Step Three: Anti-Hallucination (Avoid AI “Spouting Nonsense”)

AI sometimes “seriously spouts nonsense”:

  • Fabricates nonexistent facts.
  • In uncertain situations, gives overly confident answers.

Solution:

  • Have AI learn to “refuse to answer”: if uncertain, say “I don’t know,” not “make things up.”
  • Add “fact verification” step: for key information, AI must provide sources, not just conclusions.

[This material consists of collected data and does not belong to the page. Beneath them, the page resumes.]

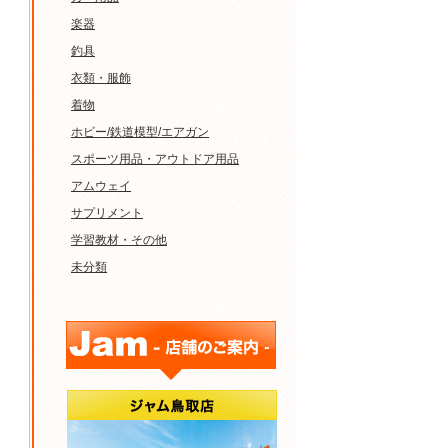
楽器
釣具
衣類・服飾
着物
ホビー/鉄道模型/エアガン
スポーツ用品・アウトドア用品
アムウェイ
サプリメント
学習教材・その他
未分類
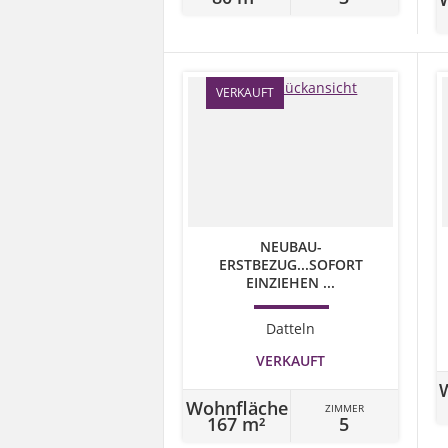
VERKAUFT
NEUBAU-
ERSTBEZUG...SOFORT
EINZIEHEN ...
Datteln
VERKAUFT
Wohnfläche
ZIMMER
167 m²
5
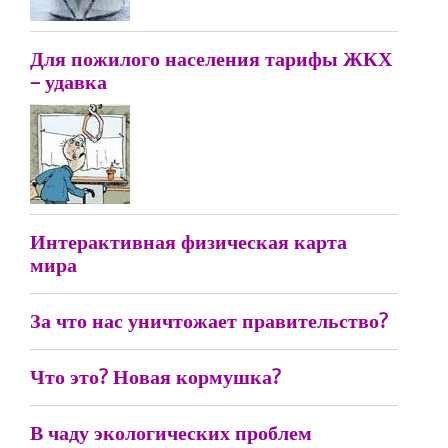
Для пожилого населения тарифы ЖКХ
– удавка
Интерактивная физическая карта
мира
За что нас уничтожает правительство?
Что это? Новая кормушка?
В чаду экологических проблем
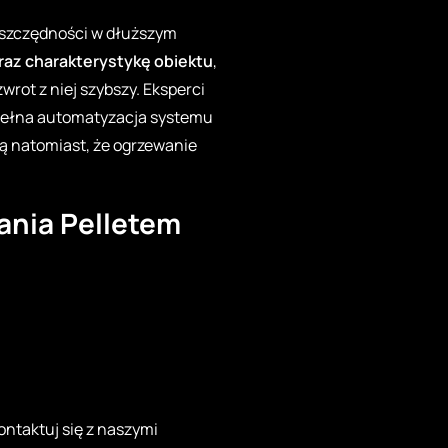
oszczędności w dłuższym
oraz charakterystykę obiektu
,
wrot z niej szybszy. Eksperci
 Pełna automatyzacja systemu
ą natomiast, że ogrzewanie
nia Pelletem
ntaktuj się z naszymi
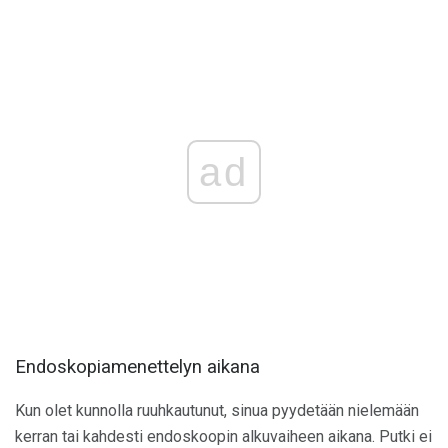
ad
Endoskopiamenettelyn aikana
Kun olet kunnolla ruuhkautunut, sinua pyydetään nielemään
kerran tai kahdesti endoskoopin alkuvaiheen aikana. Putki ei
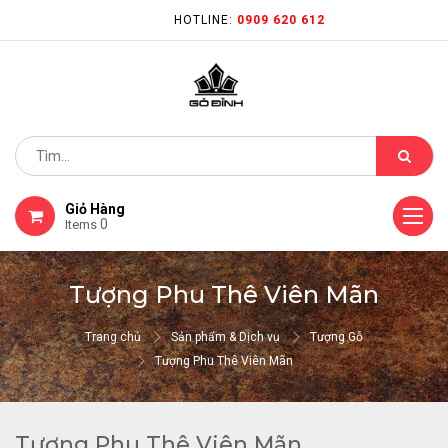
HOTLINE:
0909 620 612
Giỏ Hàng
0
Items
Tượng Phu Thê Viên Mãn
Trang chủ
Sản phẩm & Dịch vụ
Tượng Gỗ
Tượng Phu Thê Viên Mãn
Tượng Phu Thê Viên Mãn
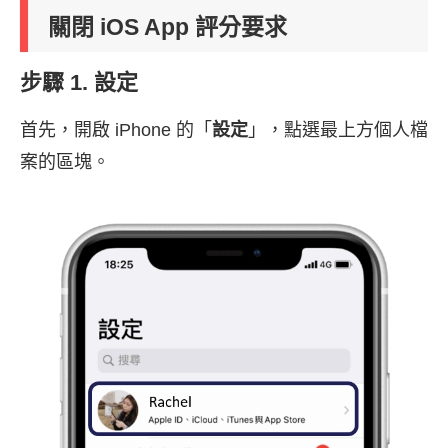
關閉 iOS App 評分要求
步驟 1. 設定
首先，開啟 iPhone 的「
設定
」，點選最上方個人檔
案的區塊。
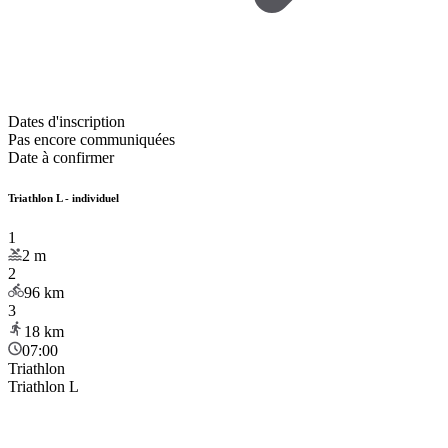
Dates d'inscription
Pas encore communiquées
Date à confirmer
Triathlon L - individuel
1
2
m
2
96
km
3
18
km
07:00
Triathlon
Triathlon L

Example: Optimizing a Content Recommendation System

  • Alignment: Goal is not just “click rate,” but “click rate + user satisfaction + content diversity.” Fine-tune weights weekly, observe if long-term retention improves.
  • Explainability: When recommending, display “recommendation reason” (like “because you previously liked sci-fi novels, this book has high ratings”).
  • Anti-Hallucination: For sensitive topics (like health, law), if AI is uncertain, display “suggest consulting professionals,” not give irresponsible advice.

Key Indicators

  • Long-term retention rate improves (indicates users truly satisfied, not just “induced clicks”).
  • Different groups’ satisfaction gap narrows (indicates fairness improves).
  • User complaint rate drops (indicates “learned bad things” cases reduce).

Conclusion: From Scenarios to Methods

These three scenarios cover system-level applications:

  • City: Use “spectral diagnosis—add edges adjust weights—public windows” to improve resilience.
  • Finance: Use “no-arbitrage health check—premium analysis—bubble identification” to avoid buying at peak.
  • AI: Use “alignment—explainability—anti-hallucination” to ensure AI serves humanity, not “loses control.”

These scenarios seem very “high-end,” but actually the underlying logic is simple:

  • Find system’s weak links, enhance connectivity and redundancy.
  • Check if price is reasonable, alert to bubbles detached from fundamentals.
  • Ensure AI’s goals align with human values, and are explainable, controllable.

From individual to system, from family to city, from education to AI, these methods’ underlying logic is connected.

Understand this logic, you can find clear leverage points in complex systems.

And this is wisdom’s application at the system level.